The rain began sometime after midnight.
Amelia lay awake, the soft patter against the skylight above her bed syncing with the rhythm of her thoughts. Daniel's warmth still lingered in her sheets, though he was gone by the time she'd stirred. Not abruptly. Not angrily. Just… quietly.
She wasn't sure what unnerved her more—his absence, or the fact that he hadn't woken her to say goodbye.
In the stillness, she rose, wrapping herself in the robe he always seemed to leave behind, as if forgetting was his way of returning. The scent of him—cedar and paint—clung to the fabric, intimate and invasive all at once.
Downstairs, the studio waited.
She didn't paint. She couldn't.
Instead, she stood in front of the canvas she'd started days ago. The one meant for herself. No commissions. No critics. No Daniel.

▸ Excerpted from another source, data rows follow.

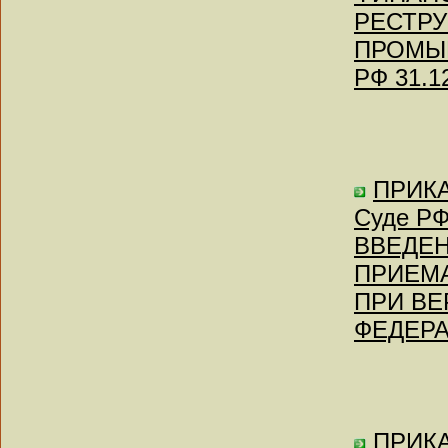
РЕСТРУ
ПРОМЫШ
РФ 31.1
ПРИКА
Суде РФ 
ВВЕДЕН
ПРИЕМА
ПРИ В
ФЕДЕР
ПРИКА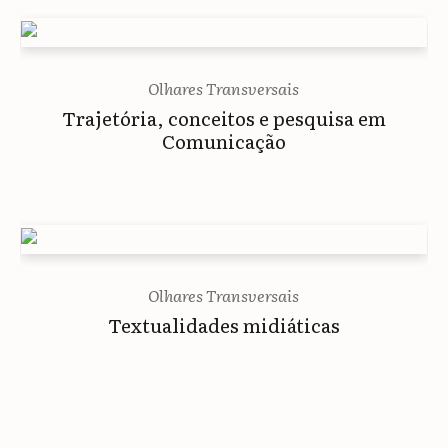
Olhares Transversais
Trajetória, conceitos e pesquisa em
Comunicação
Olhares Transversais
Textualidades midiáticas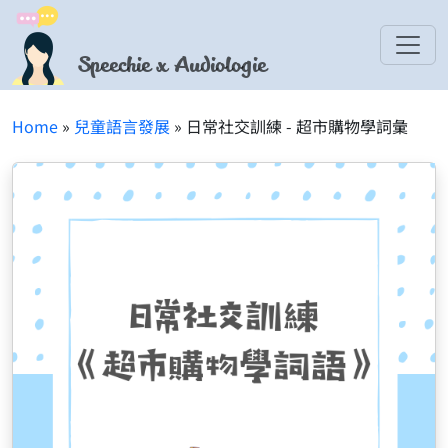
Speechie x Audiologie
Home
»
兒童語言發展
» 日常社交訓練 - 超市購物學詞彙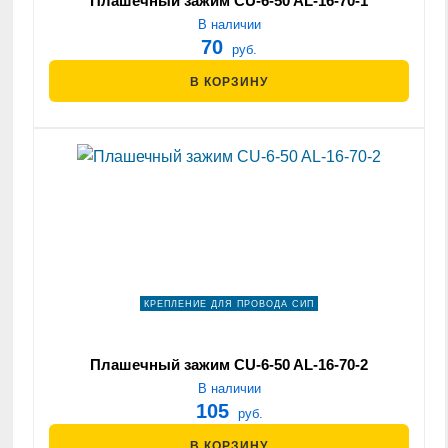
Плашечный зажим CU-6-50 AL-16-70-1
В наличии
70
руб.
В КОРЗИНУ
КРЕПЛЕНИЕ ДЛЯ ПРОВОДА СИП
Плашечный зажим CU-6-50 AL-16-70-2
В наличии
105
руб.
В КОРЗИНУ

But he was there anyway. In the curve of a shadow she hadn't meant to shape like his jaw. In the tension of every line—coiled, restrained. As if her hands couldn't forget what her heart hadn't fully claimed.
When the knock came, it was tentative.
She froze, brush hovering in the air, body on alert.
Daniel?
But when she opened the door, it wasn't him.
It was Julian.
Soaked to the skin, hair plastered to his forehead, his usual arrogance stripped raw by the storm. He looked like a man who'd run out of clever things to say—and that terrified her more than anything he could've whispered.
"I shouldn't be here," he said, voice low.
"No," Amelia agreed, crossing her arms. "You really shouldn't."
He exhaled sharply, eyes scanning her like he was memorizing her all over again. "But I needed to see you. To say what I couldn't that night."
"That night wasn't about you."
"I know." A pause. "But part of it always will be."
She didn't respond. The silence between them hung like wet cloth—heavy, clinging.
Julian stepped forward but stopped at the threshold. "You loved me once."
"Yes," she said, her voice steady. "But you never let me be whole in that love."
"And him?" His eyes narrowed. "Does he?"
"He lets me be real," she answered. "Even when it scares both of us."
Julian flinched. For a second, the man before her wasn't a rival or ghost—but something more human. Wounded. Wanting.
"Then I hope he deserves you," he murmured. "Because I didn't."
And just like that, he left.
No kiss. No plea. No drama.
Only the faint echo of regret on the steps behind him.
Amelia stood there long after he disappeared, the door still open to the rain. The storm outside was nothing compared to the one inside her.
She picked up her phone.
Daniel: Are you awake?
Her fingers hovered. For a breath. For a heartbeat.
Amelia: Come back.
No explanation. No defense.
Just a truth she was done hiding from.
And somewhere in the distance, beneath the weight of silence, a new beginning waited.